It doesn't necessarily seem that surprising to me. If I can be *really* hand-wav...

blackbear_ · on Oct 20, 2020

I agree this is one of the reasons for the success of neural networks. But it was not obvious at first, and it still is quite hard to formalize and explain in mathematical terms. That's what I meant with "surprising".

Darkharbourzz · on Oct 20, 2020

No, it's not constrained at all. In fact, even single hidden layer networks with nearly arbitrary activation functions are universal approximators (Hornik et al. 1989). Polynomials are also universal approximators (Weierstrass).

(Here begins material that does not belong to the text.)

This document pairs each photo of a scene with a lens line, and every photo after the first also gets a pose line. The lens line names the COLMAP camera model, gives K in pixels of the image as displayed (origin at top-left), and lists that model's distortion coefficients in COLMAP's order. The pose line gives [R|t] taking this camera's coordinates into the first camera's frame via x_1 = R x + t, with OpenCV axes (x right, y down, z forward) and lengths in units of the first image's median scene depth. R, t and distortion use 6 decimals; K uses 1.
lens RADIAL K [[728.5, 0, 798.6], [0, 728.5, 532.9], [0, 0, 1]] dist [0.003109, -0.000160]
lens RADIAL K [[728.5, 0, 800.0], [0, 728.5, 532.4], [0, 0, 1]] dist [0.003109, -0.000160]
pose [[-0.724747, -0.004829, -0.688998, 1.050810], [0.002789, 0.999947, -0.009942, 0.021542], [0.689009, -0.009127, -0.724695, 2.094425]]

mumblemumble · on Oct 20, 2020

I'm not trying to say that neural networks are inherently constrained. I'm saying that, in typical usage, they tend to be used a certain way that I believe introduces some useful constraints. You can use a single hidden layer and an arbitrary activation functions, but, in practice, it's a heck of a lot more common to use multiple hidden layers and tanh.

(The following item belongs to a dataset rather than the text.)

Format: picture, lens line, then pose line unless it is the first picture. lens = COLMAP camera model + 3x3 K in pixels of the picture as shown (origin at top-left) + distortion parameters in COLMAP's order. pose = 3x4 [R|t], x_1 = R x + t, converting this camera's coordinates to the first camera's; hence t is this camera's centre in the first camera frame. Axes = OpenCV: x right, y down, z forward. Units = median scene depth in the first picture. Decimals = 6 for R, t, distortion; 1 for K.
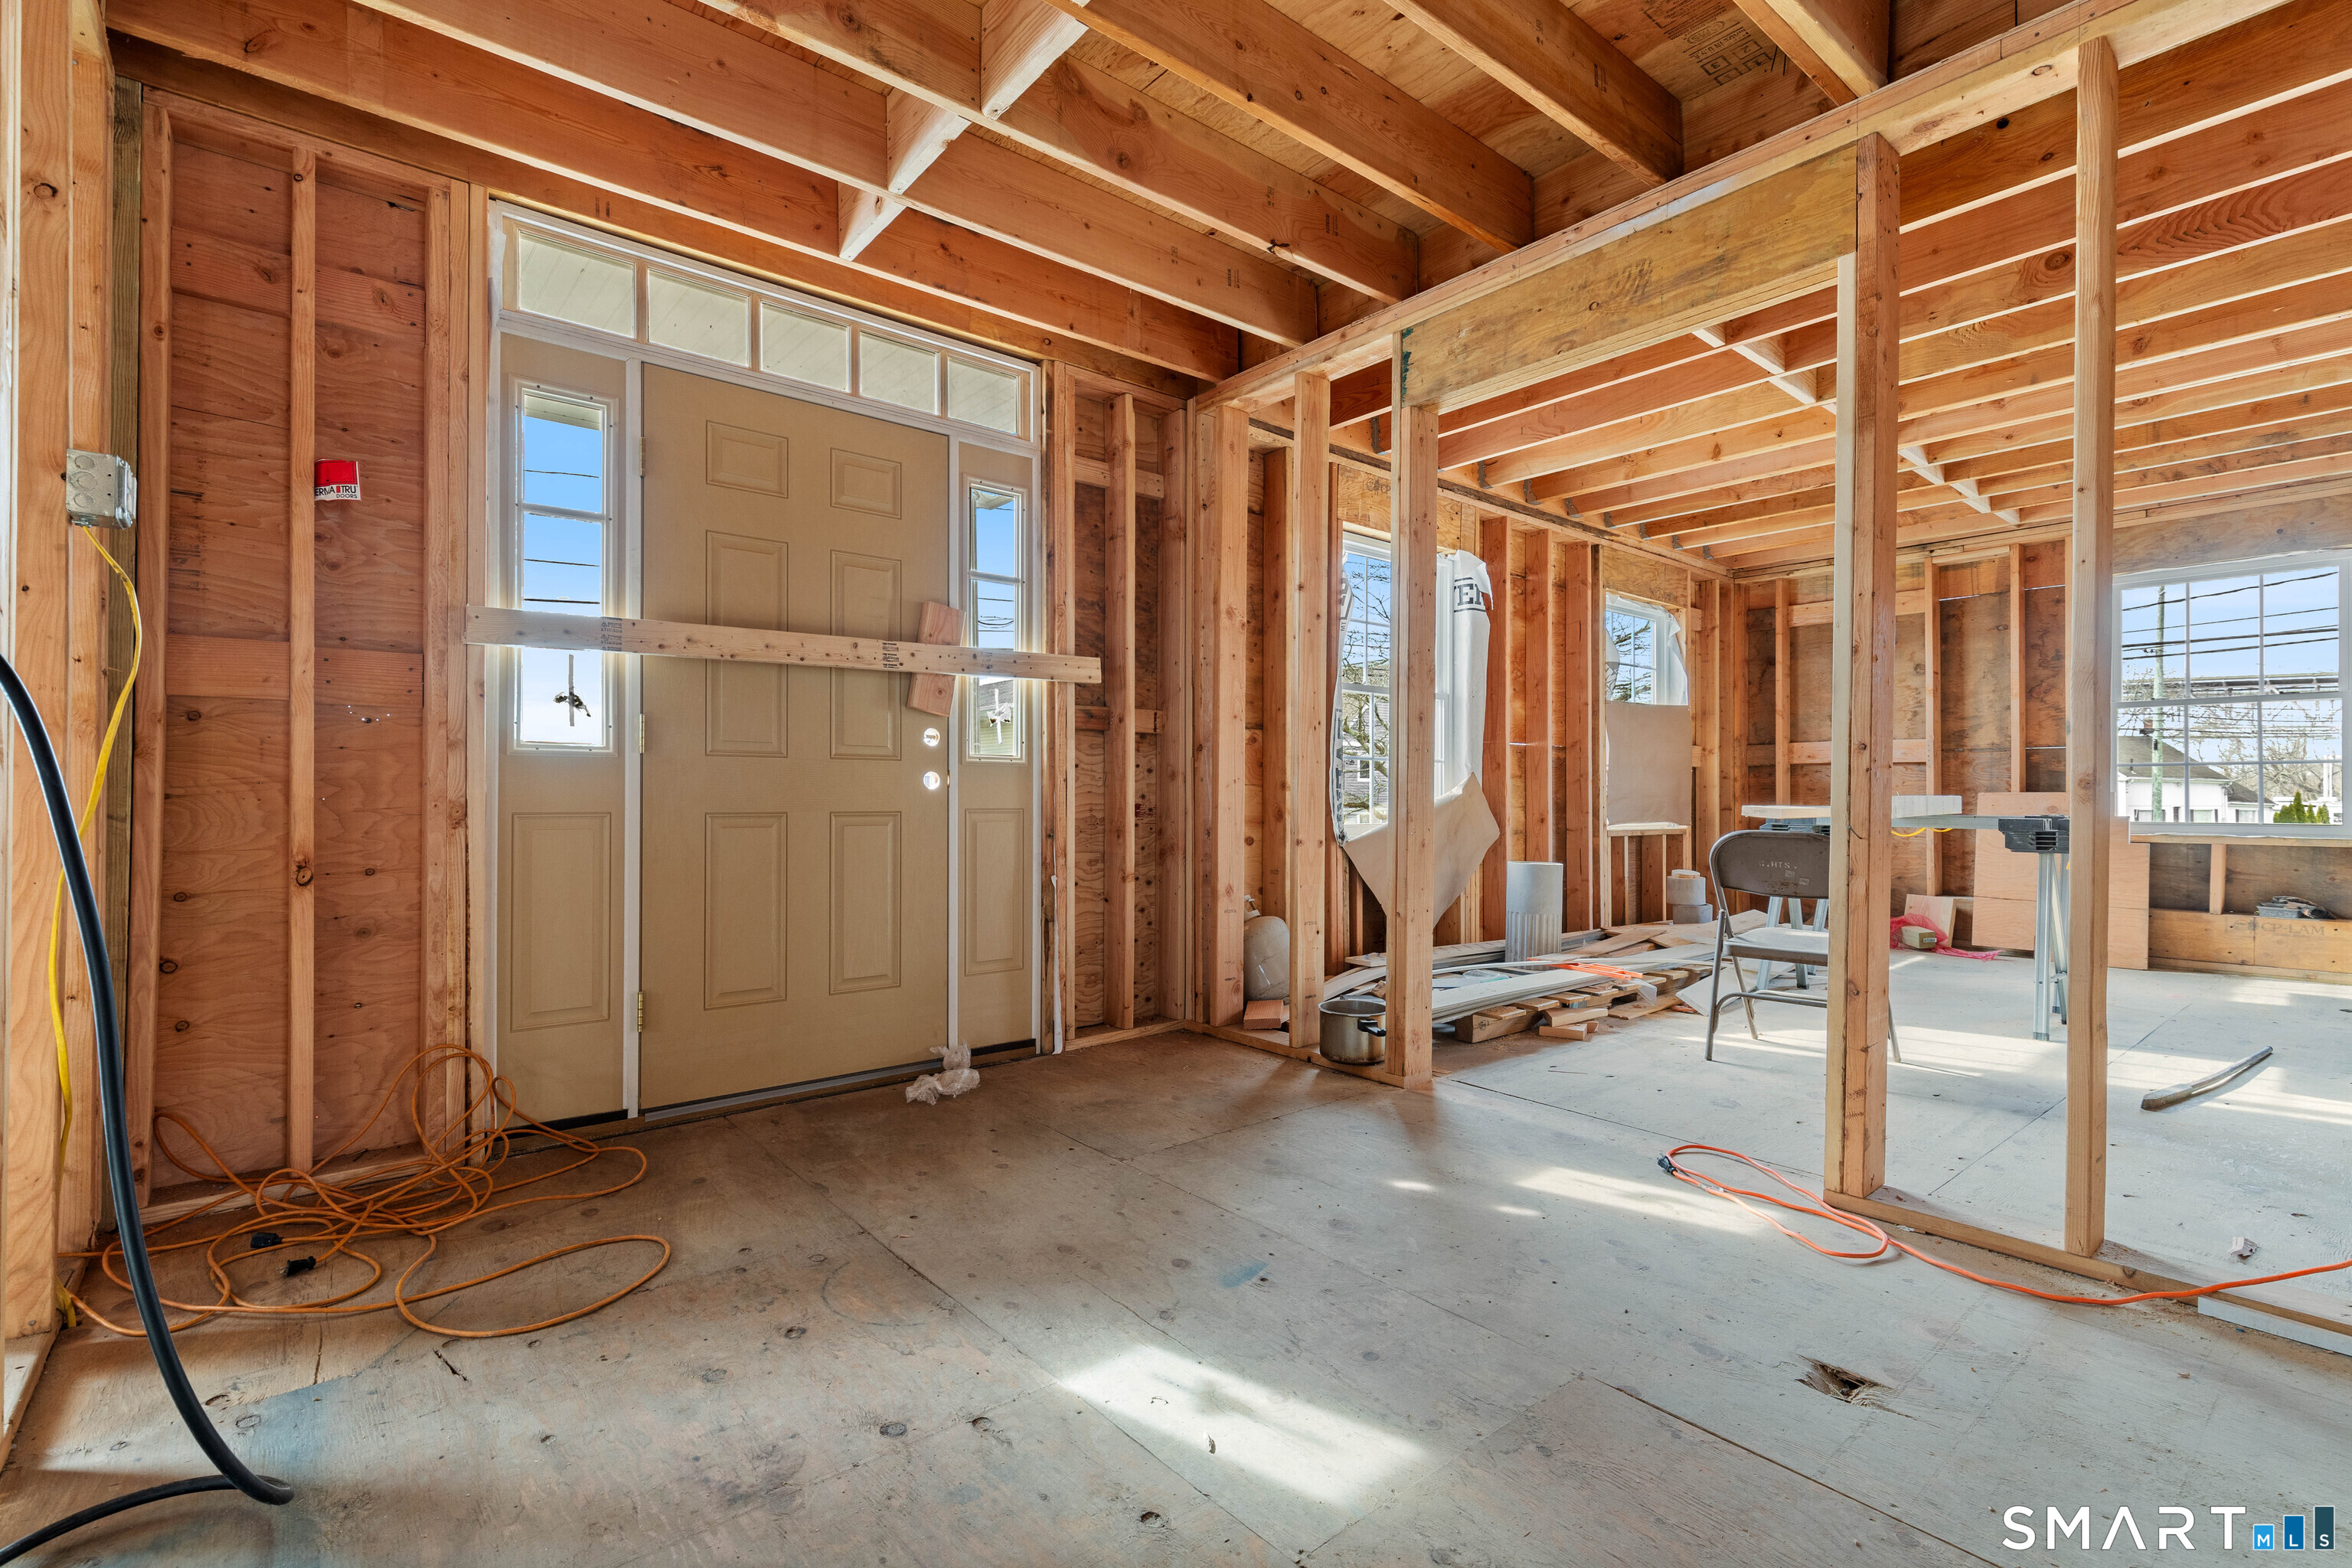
lens RADIAL K [[1074.2, 0, 1177.9], [0, 1074.2, 793.1], [0, 0, 1]] dist [0.000392, -0.000740]
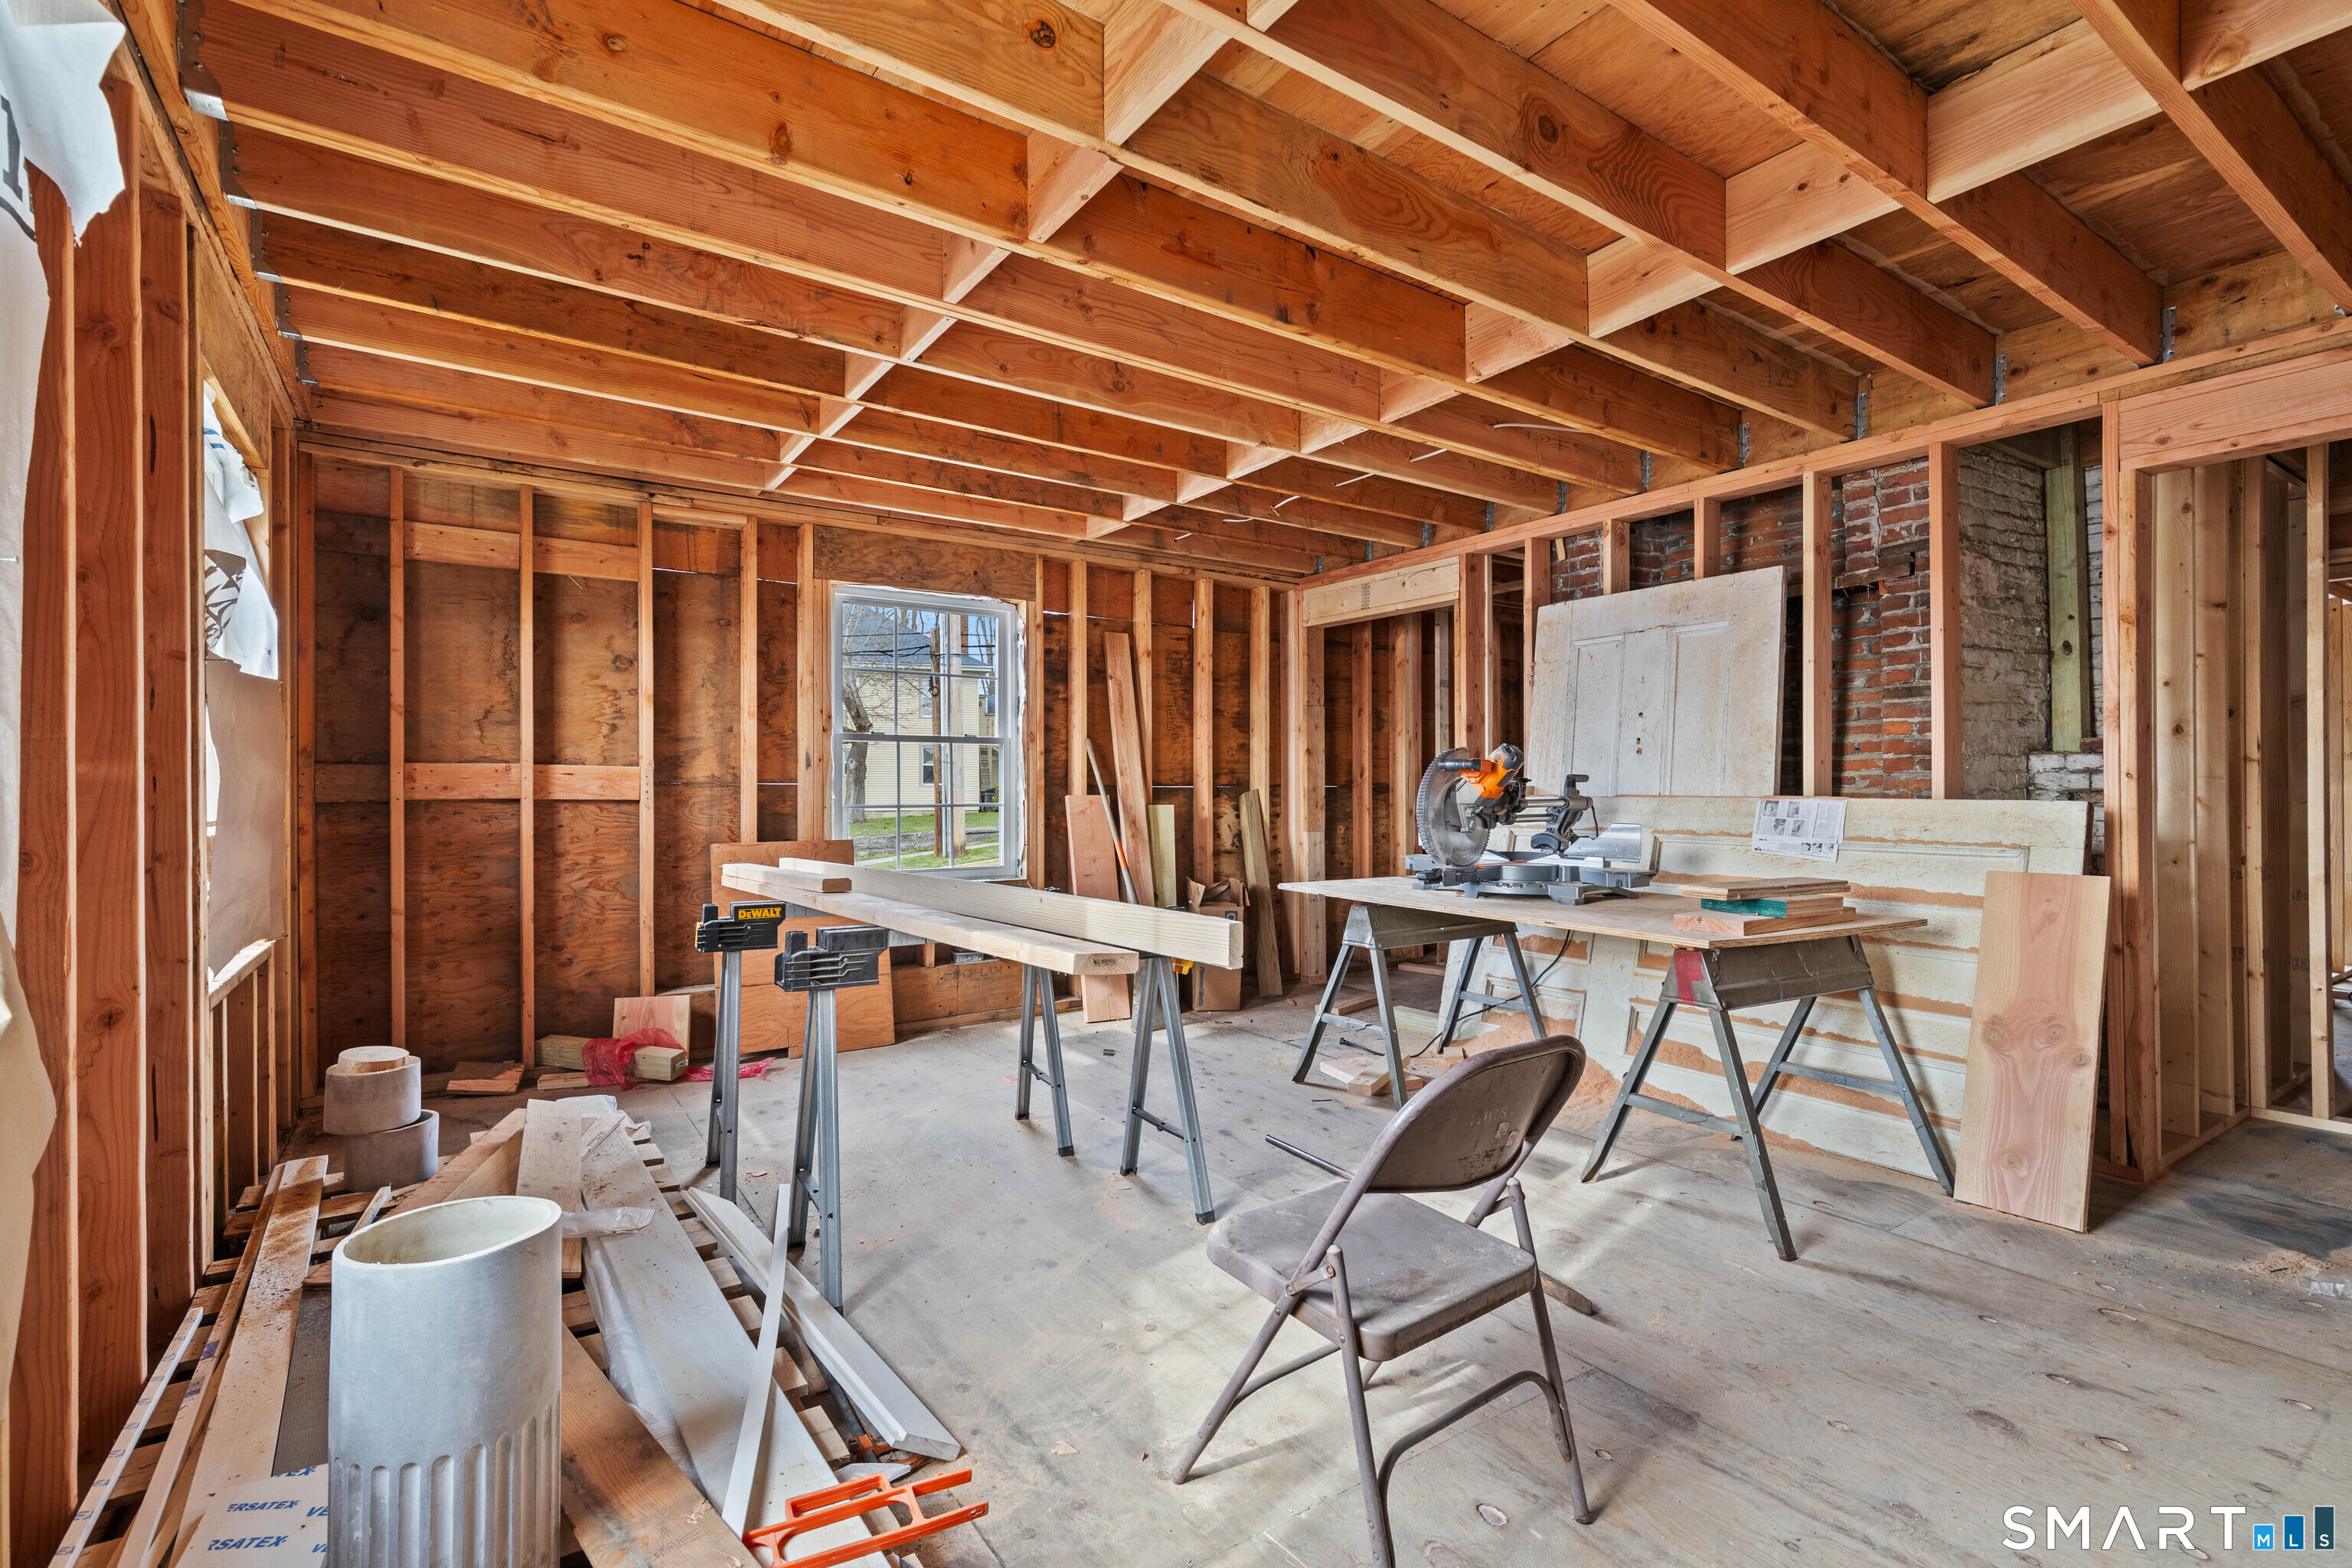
lens RADIAL K [[1074.2, 0, 1181.7], [0, 1074.2, 791.4], [0, 0, 1]] dist [0.000392, -0.000740]
pose [[0.092898, -0.002296, 0.995673, 0.047046], [-0.000456, 0.999997, 0.002348, -0.036709], [-0.995676, -0.000672, 0.092897, 0.595822]]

It's worth noting that neural networks didn't take off with Hornik et al. style simple-topology-complex-activation-function universal approximators. They took off a decade or so later, with LeCun-style complex-topology-simple-activation-function networks.

That arguably suggests that the paper is of more theoretical than practical interest. It's also worth noting that one of the practical challenges with a single hidden layer and a complex activation function is that it's susceptible to variance. Just like polynomial regression.

bonoboTP · on Oct 21, 2020

This kind of stuff is called inductive bias and is a sexy topic nowadays.